## [WORK TASK]
Tally up the lines below that include the word "heap". Answer with the number alone.

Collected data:
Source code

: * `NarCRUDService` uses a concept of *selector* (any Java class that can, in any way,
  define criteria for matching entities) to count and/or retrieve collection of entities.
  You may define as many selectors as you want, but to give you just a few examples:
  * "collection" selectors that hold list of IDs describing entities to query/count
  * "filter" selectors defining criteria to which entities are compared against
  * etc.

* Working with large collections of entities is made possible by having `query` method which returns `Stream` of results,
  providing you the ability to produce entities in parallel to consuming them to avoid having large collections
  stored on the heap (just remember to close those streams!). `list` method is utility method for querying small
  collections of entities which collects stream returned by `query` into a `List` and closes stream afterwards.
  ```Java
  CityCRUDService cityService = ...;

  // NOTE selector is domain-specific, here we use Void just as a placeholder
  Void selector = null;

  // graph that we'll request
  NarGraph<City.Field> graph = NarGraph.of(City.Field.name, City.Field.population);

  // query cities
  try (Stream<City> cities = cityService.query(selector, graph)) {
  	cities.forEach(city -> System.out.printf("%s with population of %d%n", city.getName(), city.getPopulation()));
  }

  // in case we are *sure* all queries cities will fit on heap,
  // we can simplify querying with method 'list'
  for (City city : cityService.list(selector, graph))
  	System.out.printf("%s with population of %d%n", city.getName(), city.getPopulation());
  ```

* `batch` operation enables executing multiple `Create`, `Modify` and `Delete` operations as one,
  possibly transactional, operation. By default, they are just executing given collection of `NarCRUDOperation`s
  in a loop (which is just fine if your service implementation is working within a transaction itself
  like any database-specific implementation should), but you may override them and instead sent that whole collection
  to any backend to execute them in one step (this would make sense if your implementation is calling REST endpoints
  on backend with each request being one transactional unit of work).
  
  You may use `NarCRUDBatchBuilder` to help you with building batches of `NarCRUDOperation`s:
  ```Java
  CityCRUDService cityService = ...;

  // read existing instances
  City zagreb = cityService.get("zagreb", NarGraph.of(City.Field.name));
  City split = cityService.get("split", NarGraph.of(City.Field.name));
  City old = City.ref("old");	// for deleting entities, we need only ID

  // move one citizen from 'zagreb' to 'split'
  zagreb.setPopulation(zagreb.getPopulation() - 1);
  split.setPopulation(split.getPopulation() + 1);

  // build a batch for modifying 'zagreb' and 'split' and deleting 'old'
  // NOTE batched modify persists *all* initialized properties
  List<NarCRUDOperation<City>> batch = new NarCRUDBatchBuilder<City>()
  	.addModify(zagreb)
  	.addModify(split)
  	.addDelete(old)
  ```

## [TASK ANSWER]
2